# Текст:
…Между прочим, несмотря на то что между двумя монархами, потерпевшими поражение, складывались прохладные отношения, император Франц счел нужным посоветоваться с Александром I, прежде чем отправиться на встречу с Наполеоном. Русский царь категорически отверг свое участие в переговорах, но они договорились, что австрийский император предложит заключить мир, поскольку его дальнейшая борьба с Францией стала невозможной, и будет настаивать на том, чтобы французы дали возможность беспрепятственно вывести русские войска с территории Австрии. Для русской армии это был в тот момент, учитывая ее весьма плачевное состояние, коренной вопрос…
Наполеон был любезен и милостив с недавним врагом Францем II на аудиенции на мельнице между двумя деревеньками (по другим данным – во рву на поле боя). Беседа протекала вдали от свит. "Итак, ваше величество обещает мне не начинать более войны против меня?" – мягко улыбаясь, спросил французский император. "Обещаю вам и сдержу свое слово", – сдавленно ответил побежденный Франц. За пару часов монархи смогли утрясти все предварительные нюансы прекращения войны. Наполеон участливо проводил венценосного собеседника до кареты, ласково обнял его и, когда карета отъехала, вернулся к ожидавшей его свите с долгожданной новостью: "Мир заключен, господа! Мы возвращаемся в Париж!"
…Между прочим, Наполеону принадлежит весьма глубокая сентенция по поводу… модной одежды (!): "Не каждому принадлежит право быть одетым просто". Так вот, уже вернувшись после аустерлицкого триумфа в Париж, желая увековечить свою любимую победу (Бонапарт считал выигрыш сражения при Аустерлице лучшим в своей биографии), заказывая картину о победной битве под Аустерлицем, сделал интересное наставление знаменитому придворному художнику Жерару: "Как можно больше великолепия в костюмах офицеров, окружающих императора, с тем чтобы оно контрастировало с простотой его одежды и… выделяло его среди них"…
Итак, Даву пришлось подчиниться. А ведь раздави он Мерфельдта и встань на пути ретирующихся основных масс дезорганизованных союзников, то двигавшиеся за ними Бернадотт и Сульт вполне могли бы их заставить сдаться в плен. Но, как говорится, не судьба: все решила экстренная встреча Франца II и Бонапарта.
После этого Савари снова посетил царскую ставку в городке Голич (Холич), где Александр I был вынужден согласиться на немедленную эвакуацию всех своих войск с территории Австрии, которая 6 декабря поспешила заключить перемирие в Аустерлицком замке. Спустя почти три недели, после того как Талейраном была проведена вся рутинная работа по урегулированию всех пунктов мирного договора, в Прессбурге (современная Братислава) сторонами был подписан Прессбургский мир.
Глава 43
"Замиряясь", готовься к войне!

# Письменное задание a:
Измени фрагмент текста: начни со слов "После этого Савари" и остановись после слов "готовься к войне!", подставив "Дюрок" вместо "Савари".
Приведенные далее записи никак не связаны с текстом.

# Входные данные:
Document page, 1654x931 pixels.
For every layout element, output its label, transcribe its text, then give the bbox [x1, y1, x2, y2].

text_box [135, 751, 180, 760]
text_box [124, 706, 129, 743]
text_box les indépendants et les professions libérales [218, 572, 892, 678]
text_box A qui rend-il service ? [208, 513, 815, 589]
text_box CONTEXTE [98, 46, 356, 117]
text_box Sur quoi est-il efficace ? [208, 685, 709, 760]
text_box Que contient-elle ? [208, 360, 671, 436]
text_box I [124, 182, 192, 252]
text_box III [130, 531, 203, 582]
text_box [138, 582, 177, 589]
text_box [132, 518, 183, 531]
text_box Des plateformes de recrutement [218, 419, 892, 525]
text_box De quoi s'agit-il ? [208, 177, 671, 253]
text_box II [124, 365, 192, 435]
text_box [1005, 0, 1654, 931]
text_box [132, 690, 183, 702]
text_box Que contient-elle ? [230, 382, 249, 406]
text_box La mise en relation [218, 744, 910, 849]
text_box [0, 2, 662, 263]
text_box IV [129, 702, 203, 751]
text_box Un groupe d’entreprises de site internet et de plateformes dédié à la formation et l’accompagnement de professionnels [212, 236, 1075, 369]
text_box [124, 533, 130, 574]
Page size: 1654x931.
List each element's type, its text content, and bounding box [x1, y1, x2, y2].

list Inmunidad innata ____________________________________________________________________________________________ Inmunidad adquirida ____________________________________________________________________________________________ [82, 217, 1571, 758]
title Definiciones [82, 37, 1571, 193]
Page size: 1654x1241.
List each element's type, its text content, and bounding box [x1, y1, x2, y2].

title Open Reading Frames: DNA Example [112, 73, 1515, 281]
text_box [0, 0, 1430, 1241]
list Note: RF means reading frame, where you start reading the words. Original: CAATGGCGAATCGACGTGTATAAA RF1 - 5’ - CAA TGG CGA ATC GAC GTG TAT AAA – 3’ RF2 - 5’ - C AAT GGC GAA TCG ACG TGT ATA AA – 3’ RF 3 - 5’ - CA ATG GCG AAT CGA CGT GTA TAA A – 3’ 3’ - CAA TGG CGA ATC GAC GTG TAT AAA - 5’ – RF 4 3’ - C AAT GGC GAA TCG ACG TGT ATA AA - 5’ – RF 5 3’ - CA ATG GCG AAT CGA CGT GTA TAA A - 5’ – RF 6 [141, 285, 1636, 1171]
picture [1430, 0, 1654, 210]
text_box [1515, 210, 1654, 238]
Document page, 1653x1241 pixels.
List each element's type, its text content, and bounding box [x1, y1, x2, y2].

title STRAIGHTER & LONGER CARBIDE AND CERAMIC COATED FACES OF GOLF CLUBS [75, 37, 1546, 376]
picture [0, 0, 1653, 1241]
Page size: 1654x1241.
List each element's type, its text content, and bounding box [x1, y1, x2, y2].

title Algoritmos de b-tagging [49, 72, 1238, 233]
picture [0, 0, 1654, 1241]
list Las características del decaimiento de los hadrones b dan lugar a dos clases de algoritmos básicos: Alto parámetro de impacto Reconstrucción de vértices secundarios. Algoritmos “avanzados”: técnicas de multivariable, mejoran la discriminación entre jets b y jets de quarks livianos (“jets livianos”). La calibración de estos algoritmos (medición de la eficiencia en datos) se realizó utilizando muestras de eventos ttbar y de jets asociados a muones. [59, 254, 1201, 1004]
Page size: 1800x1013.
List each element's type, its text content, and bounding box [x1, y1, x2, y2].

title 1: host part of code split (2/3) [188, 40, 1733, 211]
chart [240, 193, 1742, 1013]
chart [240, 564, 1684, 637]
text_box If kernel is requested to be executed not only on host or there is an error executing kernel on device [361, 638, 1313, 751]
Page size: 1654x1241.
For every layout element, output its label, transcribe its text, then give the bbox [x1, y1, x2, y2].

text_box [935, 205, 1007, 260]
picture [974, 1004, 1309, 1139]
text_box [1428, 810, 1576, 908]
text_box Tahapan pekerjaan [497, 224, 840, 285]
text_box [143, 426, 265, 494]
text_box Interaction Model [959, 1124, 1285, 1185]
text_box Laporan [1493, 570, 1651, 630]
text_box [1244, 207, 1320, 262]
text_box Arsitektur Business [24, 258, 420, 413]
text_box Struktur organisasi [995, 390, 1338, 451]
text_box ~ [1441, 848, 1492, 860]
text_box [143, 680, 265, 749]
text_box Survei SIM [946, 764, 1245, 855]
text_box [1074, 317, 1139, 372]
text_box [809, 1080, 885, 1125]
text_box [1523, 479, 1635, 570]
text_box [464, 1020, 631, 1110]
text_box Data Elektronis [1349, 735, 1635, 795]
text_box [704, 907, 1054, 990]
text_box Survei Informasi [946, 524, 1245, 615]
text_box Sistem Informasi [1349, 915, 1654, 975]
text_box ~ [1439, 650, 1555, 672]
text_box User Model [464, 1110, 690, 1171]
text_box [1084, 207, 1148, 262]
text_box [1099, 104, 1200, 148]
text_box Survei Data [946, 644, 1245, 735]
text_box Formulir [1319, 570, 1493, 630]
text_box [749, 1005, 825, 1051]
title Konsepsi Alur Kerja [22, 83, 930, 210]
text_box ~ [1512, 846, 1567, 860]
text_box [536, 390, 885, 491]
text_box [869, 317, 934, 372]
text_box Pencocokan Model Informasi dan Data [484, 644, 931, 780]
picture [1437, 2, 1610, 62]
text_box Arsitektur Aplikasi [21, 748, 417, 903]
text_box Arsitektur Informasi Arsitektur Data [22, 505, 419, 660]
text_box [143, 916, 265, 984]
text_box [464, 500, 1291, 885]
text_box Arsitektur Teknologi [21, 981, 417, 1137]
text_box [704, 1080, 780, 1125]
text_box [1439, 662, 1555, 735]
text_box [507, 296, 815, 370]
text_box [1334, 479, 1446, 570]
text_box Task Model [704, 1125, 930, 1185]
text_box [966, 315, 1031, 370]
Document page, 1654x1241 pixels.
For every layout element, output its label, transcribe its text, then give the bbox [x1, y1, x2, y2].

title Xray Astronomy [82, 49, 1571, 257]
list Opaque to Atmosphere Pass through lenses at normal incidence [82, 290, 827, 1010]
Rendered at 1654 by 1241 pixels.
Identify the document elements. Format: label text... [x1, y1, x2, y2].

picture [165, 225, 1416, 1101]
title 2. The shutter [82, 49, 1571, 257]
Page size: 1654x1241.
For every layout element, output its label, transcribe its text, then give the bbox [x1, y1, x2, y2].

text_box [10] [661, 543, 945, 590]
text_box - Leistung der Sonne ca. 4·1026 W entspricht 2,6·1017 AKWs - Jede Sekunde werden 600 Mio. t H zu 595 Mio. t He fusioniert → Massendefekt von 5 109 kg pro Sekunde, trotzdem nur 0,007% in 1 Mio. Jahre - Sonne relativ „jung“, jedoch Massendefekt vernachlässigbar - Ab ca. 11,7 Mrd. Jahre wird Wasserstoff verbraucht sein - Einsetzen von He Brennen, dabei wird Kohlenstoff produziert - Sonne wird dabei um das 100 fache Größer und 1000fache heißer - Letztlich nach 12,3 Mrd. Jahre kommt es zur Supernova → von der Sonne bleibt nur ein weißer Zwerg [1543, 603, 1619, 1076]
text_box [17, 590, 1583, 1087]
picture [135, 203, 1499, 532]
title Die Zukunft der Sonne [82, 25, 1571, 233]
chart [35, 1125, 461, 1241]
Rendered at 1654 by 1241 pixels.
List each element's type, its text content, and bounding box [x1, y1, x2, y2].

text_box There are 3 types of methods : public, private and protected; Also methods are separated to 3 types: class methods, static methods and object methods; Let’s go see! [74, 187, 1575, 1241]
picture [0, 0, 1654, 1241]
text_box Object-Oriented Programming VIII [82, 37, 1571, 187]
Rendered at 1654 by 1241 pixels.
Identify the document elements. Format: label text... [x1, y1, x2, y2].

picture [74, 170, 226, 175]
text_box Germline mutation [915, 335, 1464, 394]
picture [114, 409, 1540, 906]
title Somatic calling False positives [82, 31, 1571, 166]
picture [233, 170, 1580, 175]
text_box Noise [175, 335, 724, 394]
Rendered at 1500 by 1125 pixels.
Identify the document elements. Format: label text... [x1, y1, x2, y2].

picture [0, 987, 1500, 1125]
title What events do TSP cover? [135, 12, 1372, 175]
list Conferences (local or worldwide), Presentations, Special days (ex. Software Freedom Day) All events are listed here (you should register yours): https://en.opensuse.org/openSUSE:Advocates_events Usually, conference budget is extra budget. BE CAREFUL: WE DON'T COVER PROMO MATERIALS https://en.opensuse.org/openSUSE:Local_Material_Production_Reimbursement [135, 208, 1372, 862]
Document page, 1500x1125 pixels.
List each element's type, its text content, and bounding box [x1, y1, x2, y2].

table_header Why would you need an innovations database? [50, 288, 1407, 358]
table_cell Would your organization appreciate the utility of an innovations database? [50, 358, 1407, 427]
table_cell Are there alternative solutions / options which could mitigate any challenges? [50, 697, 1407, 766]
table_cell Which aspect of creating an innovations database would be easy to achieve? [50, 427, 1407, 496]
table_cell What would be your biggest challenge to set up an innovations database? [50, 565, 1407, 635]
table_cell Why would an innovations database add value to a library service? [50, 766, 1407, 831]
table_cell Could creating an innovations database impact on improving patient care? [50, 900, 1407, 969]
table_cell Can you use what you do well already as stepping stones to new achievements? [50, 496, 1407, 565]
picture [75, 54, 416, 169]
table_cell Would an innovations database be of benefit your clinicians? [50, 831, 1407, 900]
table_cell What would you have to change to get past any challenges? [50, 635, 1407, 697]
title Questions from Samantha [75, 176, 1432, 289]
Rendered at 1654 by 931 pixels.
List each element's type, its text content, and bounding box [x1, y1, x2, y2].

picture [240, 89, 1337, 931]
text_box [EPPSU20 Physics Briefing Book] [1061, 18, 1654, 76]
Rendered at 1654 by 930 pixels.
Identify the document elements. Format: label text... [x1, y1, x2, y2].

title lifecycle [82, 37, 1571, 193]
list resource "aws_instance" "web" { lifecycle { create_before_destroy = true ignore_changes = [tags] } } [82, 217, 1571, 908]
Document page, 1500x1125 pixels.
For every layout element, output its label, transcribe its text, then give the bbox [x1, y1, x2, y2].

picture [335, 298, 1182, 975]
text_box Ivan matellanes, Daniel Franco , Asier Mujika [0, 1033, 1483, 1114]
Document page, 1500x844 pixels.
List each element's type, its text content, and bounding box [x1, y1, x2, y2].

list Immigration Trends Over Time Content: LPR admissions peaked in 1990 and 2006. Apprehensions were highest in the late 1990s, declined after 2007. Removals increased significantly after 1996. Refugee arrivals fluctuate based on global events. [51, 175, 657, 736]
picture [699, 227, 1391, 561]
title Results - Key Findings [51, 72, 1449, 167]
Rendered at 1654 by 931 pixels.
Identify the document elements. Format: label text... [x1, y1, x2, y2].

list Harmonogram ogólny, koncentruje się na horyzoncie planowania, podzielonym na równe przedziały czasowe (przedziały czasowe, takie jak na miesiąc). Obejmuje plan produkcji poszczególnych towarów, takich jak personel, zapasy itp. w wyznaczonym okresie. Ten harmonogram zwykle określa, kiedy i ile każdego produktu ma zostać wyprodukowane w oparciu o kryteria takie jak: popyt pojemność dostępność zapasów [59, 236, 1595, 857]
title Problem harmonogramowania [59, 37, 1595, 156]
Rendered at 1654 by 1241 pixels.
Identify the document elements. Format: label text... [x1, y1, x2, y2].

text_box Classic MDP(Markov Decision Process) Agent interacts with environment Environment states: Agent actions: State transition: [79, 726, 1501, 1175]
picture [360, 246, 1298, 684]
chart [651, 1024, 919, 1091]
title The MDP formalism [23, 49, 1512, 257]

# Письменное задание b:
Перепечатай без изменений записи с самого их начала до строки, содержащей "title Definiciones [82, 37, 1571, 193]", включая эту строку.

# Правильный ответ a:
После этого Дюрок снова посетил царскую ставку в городке Голич (Холич), где Александр I был вынужден согласиться на немедленную эвакуацию всех своих войск с территории Австрии, которая 6 декабря поспешила заключить перемирие в Аустерлицком замке. Спустя почти три недели, после того как Талейраном была проведена вся рутинная работа по урегулированию всех пунктов мирного договора, в Прессбурге (современная Братислава) сторонами был подписан Прессбургский мир.
Глава 43
"Замиряясь", готовься к войне!

# Правильный ответ b:
Document page, 1654x931 pixels.
For every layout element, output its label, transcribe its text, then give the bbox [x1, y1, x2, y2].

text_box [135, 751, 180, 760]
text_box [124, 706, 129, 743]
text_box les indépendants et les professions libérales [218, 572, 892, 678]
text_box A qui rend-il service ? [208, 513, 815, 589]
text_box CONTEXTE [98, 46, 356, 117]
text_box Sur quoi est-il efficace ? [208, 685, 709, 760]
text_box Que contient-elle ? [208, 360, 671, 436]
text_box I [124, 182, 192, 252]
text_box III [130, 531, 203, 582]
text_box [138, 582, 177, 589]
text_box [132, 518, 183, 531]
text_box Des plateformes de recrutement [218, 419, 892, 525]
text_box De quoi s'agit-il ? [208, 177, 671, 253]
text_box II [124, 365, 192, 435]
text_box [1005, 0, 1654, 931]
text_box [132, 690, 183, 702]
text_box Que contient-elle ? [230, 382, 249, 406]
text_box La mise en relation [218, 744, 910, 849]
text_box [0, 2, 662, 263]
text_box IV [129, 702, 203, 751]
text_box Un groupe d’entreprises de site internet et de plateformes dédié à la formation et l’accompagnement de professionnels [212, 236, 1075, 369]
text_box [124, 533, 130, 574]
Page size: 1654x931.
List each element's type, its text content, and bounding box [x1, y1, x2, y2].

list Inmunidad innata ____________________________________________________________________________________________ Inmunidad adquirida ____________________________________________________________________________________________ [82, 217, 1571, 758]
title Definiciones [82, 37, 1571, 193]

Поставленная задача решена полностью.